WHAT YOU NEED TO DO ▸ Please find every line in the items below that contains the string "Assault", and copy each of those lines. The match is case-sensitive.

RECORDED INFORMATION ▸

────────

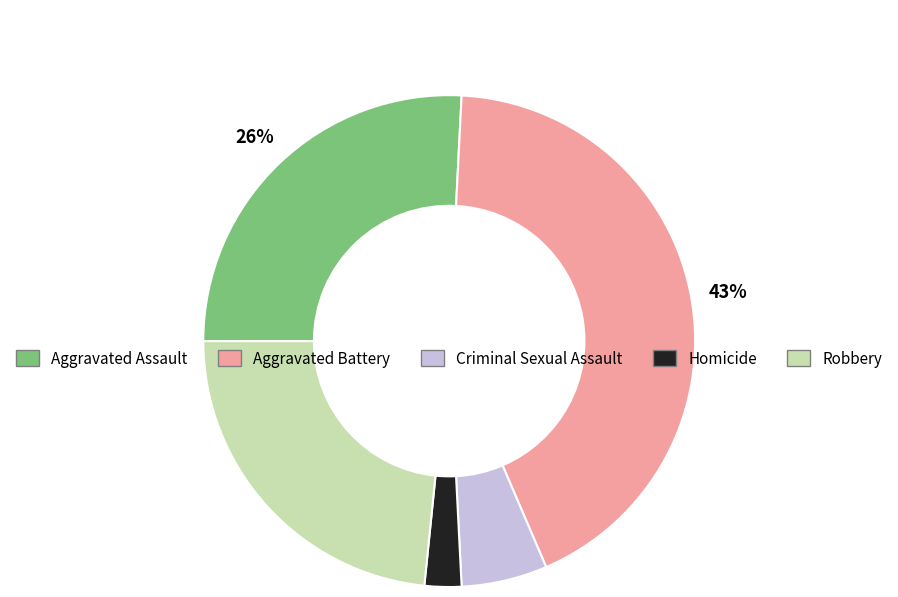

Rank the categories by value from highest to lowest.

Aggravated Battery, Aggravated Assault, Robbery, Criminal Sexual Assault, Homicide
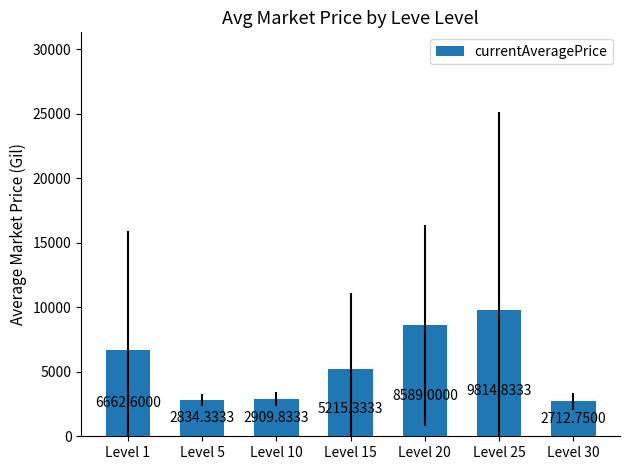

Reading left to right, what are all the values shown in this chart?

Level 1=6662.6	Level 5=2834.3	Level 10=2909.8	Level 15=5215.3	Level 20=8589.0	Level 25=9814.8	Level 30=2712.8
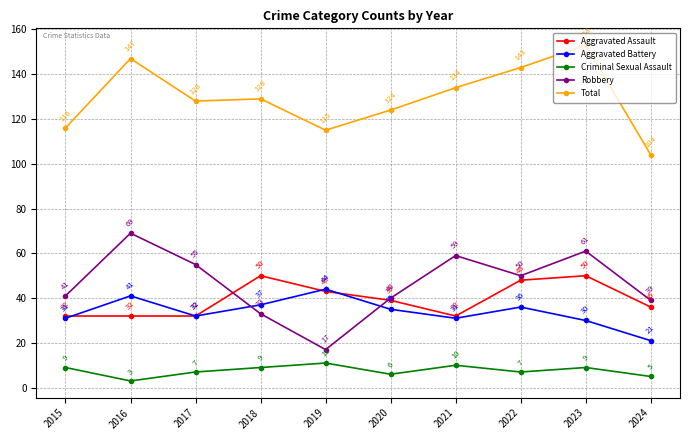

True or false: Criminal Sexual Assault and Total cross at least once.

False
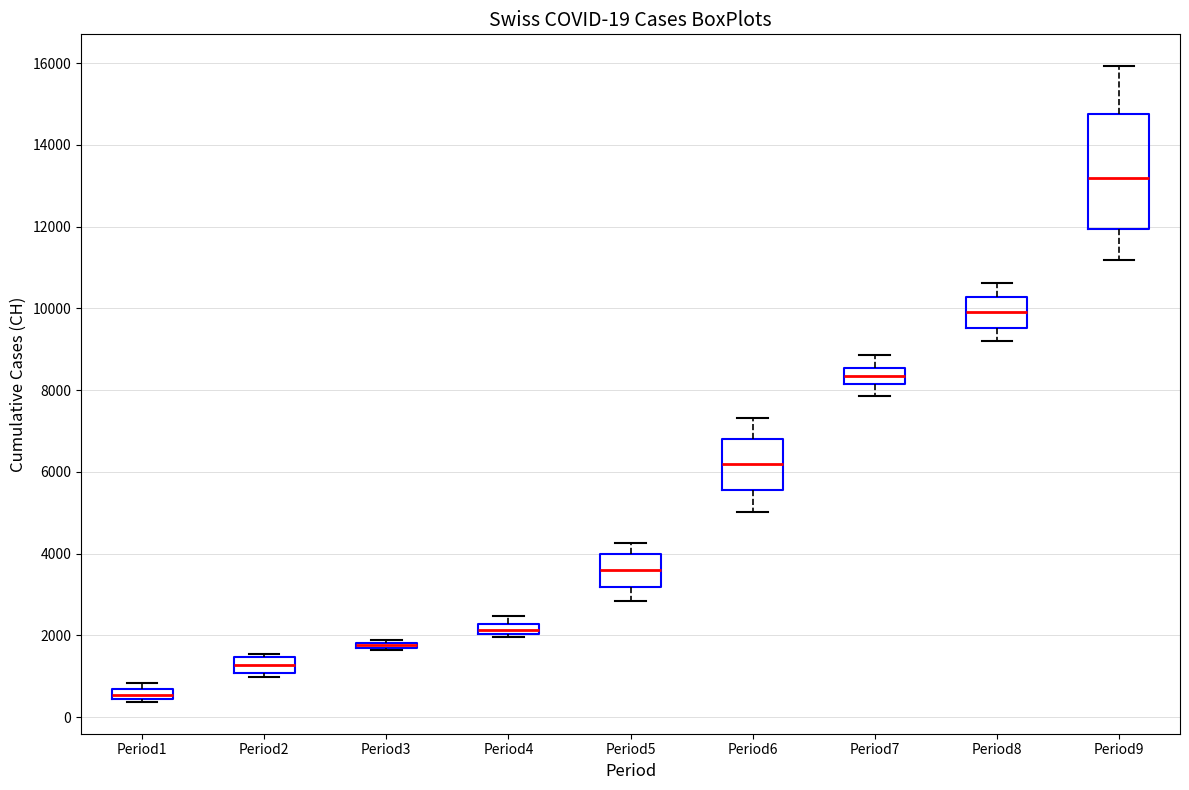

Comparing the boxes themselves (not the whiskers), which one is the tallest?

Period9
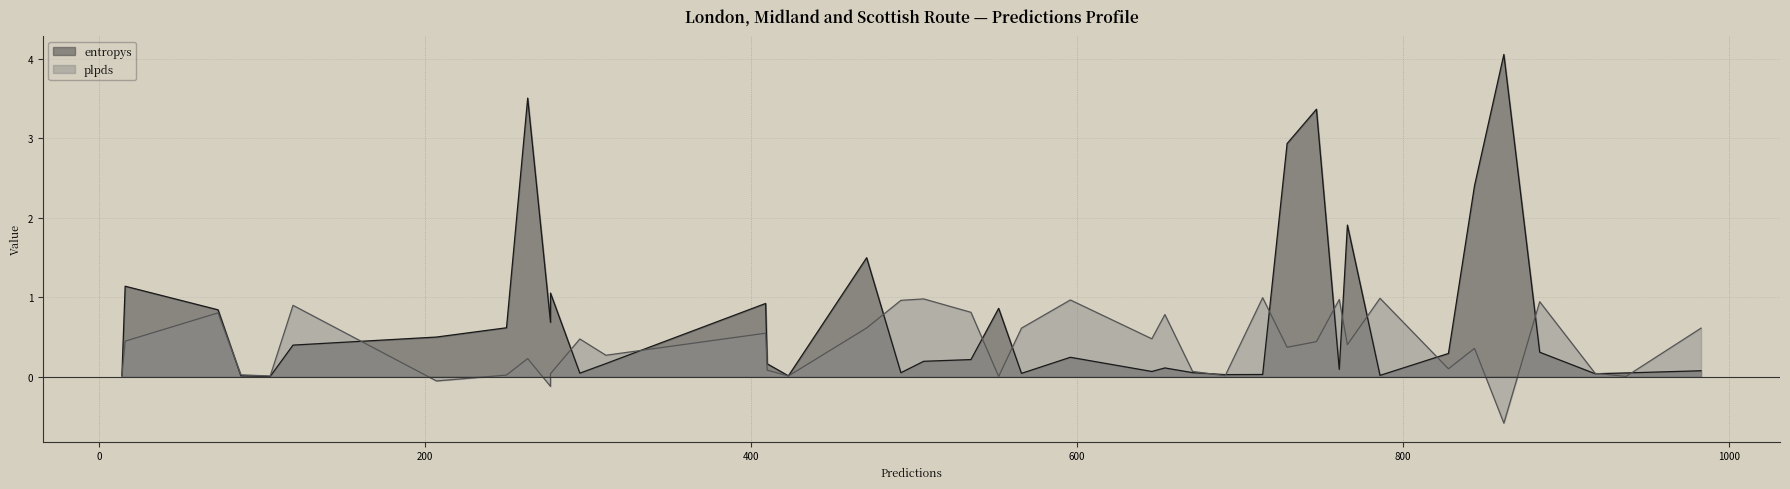

What is the total value across all series at 6?

0.6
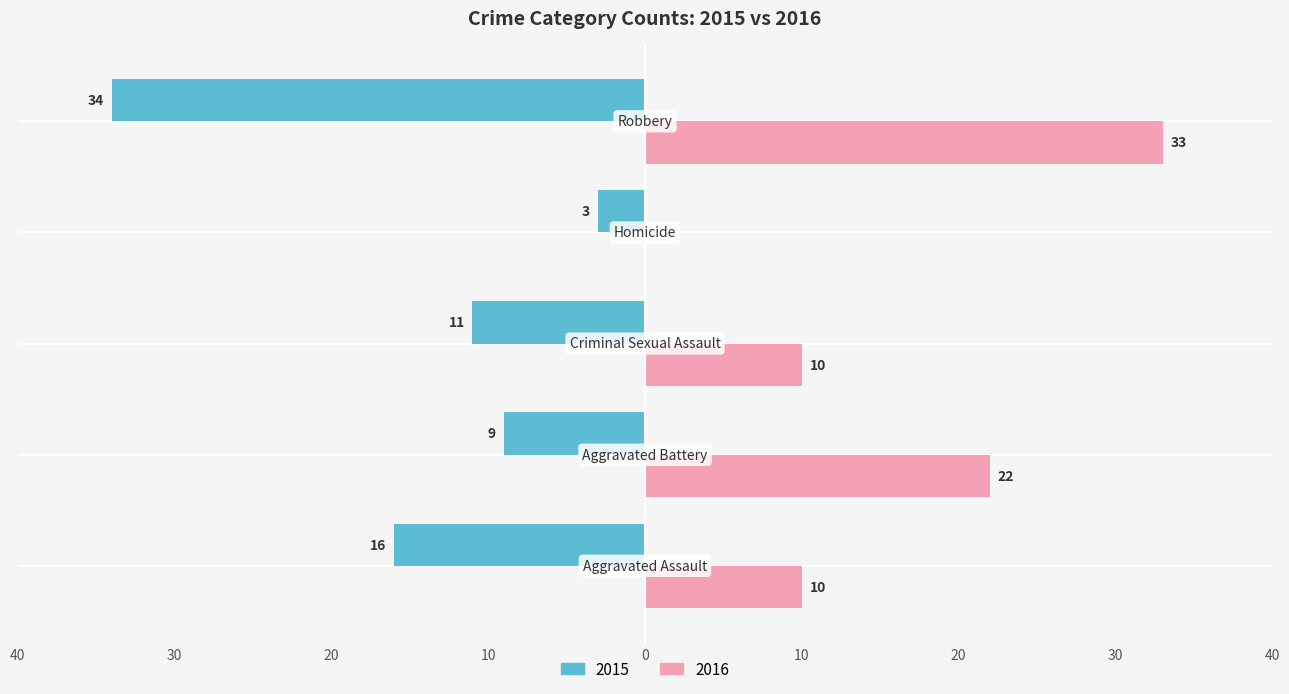

What are all the series names shown in the legend?

2015, 2016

────────

ANSWER ▸
Aggravated Battery, Aggravated Assault, Robbery, Criminal Sexual Assault, Homicide
True or false: Criminal Sexual Assault and Total cross at least once.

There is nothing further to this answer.